→ **Aim of the exercise**
In the turbulent subarray text below, what time and space complexity does the posted approach claim?

--- begin Page text ---

That is, the subarray is turbulent if the comparison sign flips between each adjacent pair of elements in the subarray.
Return the length of a maximum size turbulent subarray of A.

Example 1:
Input: [9,4,2,10,7,8,8,1,9]
Output: 5
Explanation: (A[1] > A[2] < A[3] > A[4] < A[5])
Example 2:
Input: [4,8,12,16]
Output: 2
Example 3:
Input: [100]
Output: 1

Note:
  1. 1 <= A.length <= 40000
  2. 0 <= A[i] <= 10^9
Use same approach used to calculate the Nth Fibonacci's number:keep track of the previous value and calculate the current. Along the way, keep track of the best (longest) so far. Your previous become current. Keep going, O(n)-time, O(1)-space. Code's below, cheers, ACC.


public class Solution
{
    public int MaxTurbulenceSize(int[] A)
    {
        if (A == null) return 0;
        if (A.Length == 1) return 1;
        if (A.Length == 2)
        {
            if (A[0] == A[1]) return 1;
            else return 2;
        }

         int prev = (A[0] == A[1]) ? 1 : 2;
        int best = prev;
        for (int i = 2; i < A.Length; i++)
        {
            int current = 0;
            if (A[i] == A[i - 1])
            {
                current = 1;
            }
            else
            {
                if (A[i] > A[i - 1])

--- end Page text ---
--- begin Listing ---

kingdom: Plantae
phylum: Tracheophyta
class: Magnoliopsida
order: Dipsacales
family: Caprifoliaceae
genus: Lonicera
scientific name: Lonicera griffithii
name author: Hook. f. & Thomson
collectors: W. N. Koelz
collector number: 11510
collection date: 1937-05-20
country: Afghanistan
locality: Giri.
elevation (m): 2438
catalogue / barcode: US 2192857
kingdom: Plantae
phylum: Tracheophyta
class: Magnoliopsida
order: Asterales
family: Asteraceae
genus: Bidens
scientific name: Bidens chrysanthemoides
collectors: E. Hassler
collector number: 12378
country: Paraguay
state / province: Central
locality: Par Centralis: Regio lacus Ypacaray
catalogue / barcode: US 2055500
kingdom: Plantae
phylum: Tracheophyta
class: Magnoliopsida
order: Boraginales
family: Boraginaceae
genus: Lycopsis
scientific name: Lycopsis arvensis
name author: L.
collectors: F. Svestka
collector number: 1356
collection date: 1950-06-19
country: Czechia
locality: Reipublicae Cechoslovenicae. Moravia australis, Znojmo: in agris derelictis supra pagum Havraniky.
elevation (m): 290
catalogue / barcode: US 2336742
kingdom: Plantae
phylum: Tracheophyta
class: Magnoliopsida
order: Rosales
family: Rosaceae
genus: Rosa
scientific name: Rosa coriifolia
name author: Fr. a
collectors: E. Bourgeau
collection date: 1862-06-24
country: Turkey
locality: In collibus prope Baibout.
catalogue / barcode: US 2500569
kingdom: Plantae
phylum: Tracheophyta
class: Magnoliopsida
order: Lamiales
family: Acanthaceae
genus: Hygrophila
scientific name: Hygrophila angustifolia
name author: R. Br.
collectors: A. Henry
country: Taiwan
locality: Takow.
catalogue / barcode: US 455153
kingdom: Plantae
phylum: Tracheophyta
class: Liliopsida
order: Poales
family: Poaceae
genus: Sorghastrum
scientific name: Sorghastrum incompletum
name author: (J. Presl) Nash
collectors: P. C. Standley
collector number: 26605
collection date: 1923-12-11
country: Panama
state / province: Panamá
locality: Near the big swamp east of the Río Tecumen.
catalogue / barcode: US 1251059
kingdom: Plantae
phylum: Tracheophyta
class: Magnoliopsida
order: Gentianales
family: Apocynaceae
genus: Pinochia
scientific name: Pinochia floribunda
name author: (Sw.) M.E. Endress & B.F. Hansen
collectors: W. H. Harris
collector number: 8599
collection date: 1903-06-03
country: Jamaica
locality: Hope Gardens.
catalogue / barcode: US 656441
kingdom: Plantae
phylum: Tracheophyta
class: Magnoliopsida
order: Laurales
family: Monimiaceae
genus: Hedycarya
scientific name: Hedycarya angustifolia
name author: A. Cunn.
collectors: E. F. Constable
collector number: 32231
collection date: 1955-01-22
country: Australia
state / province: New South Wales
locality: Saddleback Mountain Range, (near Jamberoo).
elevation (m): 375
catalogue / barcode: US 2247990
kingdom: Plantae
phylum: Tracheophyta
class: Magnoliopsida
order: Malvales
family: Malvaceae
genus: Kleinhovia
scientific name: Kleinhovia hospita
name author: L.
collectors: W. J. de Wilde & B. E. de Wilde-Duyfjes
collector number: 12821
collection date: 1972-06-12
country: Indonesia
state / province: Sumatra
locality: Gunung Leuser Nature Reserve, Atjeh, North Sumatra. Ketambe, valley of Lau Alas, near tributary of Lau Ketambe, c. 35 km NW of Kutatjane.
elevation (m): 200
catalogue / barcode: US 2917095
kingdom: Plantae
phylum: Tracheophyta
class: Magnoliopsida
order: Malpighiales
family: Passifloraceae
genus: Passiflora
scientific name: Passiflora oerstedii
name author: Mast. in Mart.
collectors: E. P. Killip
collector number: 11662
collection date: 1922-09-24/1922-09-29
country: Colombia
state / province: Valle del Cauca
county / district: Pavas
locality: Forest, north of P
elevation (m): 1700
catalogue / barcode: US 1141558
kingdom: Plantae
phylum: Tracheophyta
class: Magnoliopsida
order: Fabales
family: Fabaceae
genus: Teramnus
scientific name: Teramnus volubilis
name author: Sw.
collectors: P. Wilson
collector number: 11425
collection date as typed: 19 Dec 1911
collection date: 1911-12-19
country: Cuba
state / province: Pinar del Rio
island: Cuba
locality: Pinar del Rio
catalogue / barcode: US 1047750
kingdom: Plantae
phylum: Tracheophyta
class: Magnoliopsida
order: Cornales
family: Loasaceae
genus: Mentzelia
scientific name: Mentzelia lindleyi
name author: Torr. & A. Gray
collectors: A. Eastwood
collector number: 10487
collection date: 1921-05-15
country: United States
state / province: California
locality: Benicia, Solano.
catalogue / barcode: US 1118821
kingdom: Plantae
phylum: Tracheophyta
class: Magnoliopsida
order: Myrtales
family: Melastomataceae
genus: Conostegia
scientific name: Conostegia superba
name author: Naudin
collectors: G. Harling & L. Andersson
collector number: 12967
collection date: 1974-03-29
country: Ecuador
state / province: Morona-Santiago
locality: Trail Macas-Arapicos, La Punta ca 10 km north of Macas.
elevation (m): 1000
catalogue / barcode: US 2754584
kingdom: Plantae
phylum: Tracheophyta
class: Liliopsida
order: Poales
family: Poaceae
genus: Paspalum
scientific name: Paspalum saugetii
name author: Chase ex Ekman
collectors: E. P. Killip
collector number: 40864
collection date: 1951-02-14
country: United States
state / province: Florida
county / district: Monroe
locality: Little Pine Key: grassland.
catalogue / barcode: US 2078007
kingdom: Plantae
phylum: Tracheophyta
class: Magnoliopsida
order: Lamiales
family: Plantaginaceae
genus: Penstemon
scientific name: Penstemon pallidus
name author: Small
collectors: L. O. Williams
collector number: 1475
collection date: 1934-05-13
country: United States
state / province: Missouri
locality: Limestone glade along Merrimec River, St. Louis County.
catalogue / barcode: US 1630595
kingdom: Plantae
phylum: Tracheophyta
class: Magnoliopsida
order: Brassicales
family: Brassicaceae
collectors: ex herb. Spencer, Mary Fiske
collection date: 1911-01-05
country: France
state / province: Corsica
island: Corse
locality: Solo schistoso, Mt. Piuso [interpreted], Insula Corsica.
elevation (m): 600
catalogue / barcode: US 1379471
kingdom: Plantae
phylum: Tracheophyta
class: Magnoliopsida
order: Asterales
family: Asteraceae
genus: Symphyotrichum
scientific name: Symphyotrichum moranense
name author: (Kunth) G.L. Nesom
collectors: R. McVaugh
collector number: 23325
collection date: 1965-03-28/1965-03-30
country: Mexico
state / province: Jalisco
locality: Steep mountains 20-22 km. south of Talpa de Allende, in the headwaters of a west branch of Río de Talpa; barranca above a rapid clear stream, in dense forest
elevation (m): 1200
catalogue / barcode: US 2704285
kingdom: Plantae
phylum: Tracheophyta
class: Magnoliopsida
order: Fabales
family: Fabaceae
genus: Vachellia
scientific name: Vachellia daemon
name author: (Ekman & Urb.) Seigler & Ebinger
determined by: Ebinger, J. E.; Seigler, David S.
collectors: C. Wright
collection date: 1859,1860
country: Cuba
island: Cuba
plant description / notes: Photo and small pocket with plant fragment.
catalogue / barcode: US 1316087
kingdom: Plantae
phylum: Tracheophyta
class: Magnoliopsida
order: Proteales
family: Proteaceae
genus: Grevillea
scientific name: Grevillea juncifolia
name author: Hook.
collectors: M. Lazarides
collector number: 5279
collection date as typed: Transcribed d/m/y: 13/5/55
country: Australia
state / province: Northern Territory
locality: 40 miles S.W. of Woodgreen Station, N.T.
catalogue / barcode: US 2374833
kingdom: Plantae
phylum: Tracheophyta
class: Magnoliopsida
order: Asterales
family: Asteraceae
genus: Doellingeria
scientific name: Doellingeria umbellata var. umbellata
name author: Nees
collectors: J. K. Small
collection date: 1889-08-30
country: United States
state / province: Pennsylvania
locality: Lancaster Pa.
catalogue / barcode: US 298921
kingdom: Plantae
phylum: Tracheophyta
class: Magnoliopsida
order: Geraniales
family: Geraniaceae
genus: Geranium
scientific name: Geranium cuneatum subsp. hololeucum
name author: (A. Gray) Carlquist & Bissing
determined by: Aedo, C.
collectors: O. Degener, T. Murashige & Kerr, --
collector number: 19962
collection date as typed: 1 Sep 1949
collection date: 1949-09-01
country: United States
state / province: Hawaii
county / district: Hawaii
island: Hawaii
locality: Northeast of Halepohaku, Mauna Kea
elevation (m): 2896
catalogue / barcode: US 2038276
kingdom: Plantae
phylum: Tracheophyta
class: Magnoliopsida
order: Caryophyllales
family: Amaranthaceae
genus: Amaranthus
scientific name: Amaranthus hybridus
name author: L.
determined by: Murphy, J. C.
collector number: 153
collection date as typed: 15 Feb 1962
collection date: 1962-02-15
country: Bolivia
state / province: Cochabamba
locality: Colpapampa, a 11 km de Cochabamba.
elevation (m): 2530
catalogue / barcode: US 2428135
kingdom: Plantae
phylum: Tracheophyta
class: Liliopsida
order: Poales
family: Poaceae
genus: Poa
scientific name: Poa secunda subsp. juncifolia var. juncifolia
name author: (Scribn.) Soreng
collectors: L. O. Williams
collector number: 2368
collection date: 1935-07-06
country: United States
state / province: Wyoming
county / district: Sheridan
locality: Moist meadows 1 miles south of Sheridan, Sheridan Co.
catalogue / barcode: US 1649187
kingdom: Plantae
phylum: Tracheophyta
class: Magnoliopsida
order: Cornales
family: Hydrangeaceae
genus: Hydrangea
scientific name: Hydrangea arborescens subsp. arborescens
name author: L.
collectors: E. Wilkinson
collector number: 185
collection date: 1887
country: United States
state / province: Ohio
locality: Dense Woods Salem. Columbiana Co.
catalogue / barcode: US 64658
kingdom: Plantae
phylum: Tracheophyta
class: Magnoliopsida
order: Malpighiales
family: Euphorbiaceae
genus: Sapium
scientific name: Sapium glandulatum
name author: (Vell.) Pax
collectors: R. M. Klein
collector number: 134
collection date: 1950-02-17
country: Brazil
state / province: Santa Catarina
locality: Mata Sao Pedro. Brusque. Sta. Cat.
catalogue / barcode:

--- end Listing ---

→ **Solution to the problem**
O(n) time and O(1) space.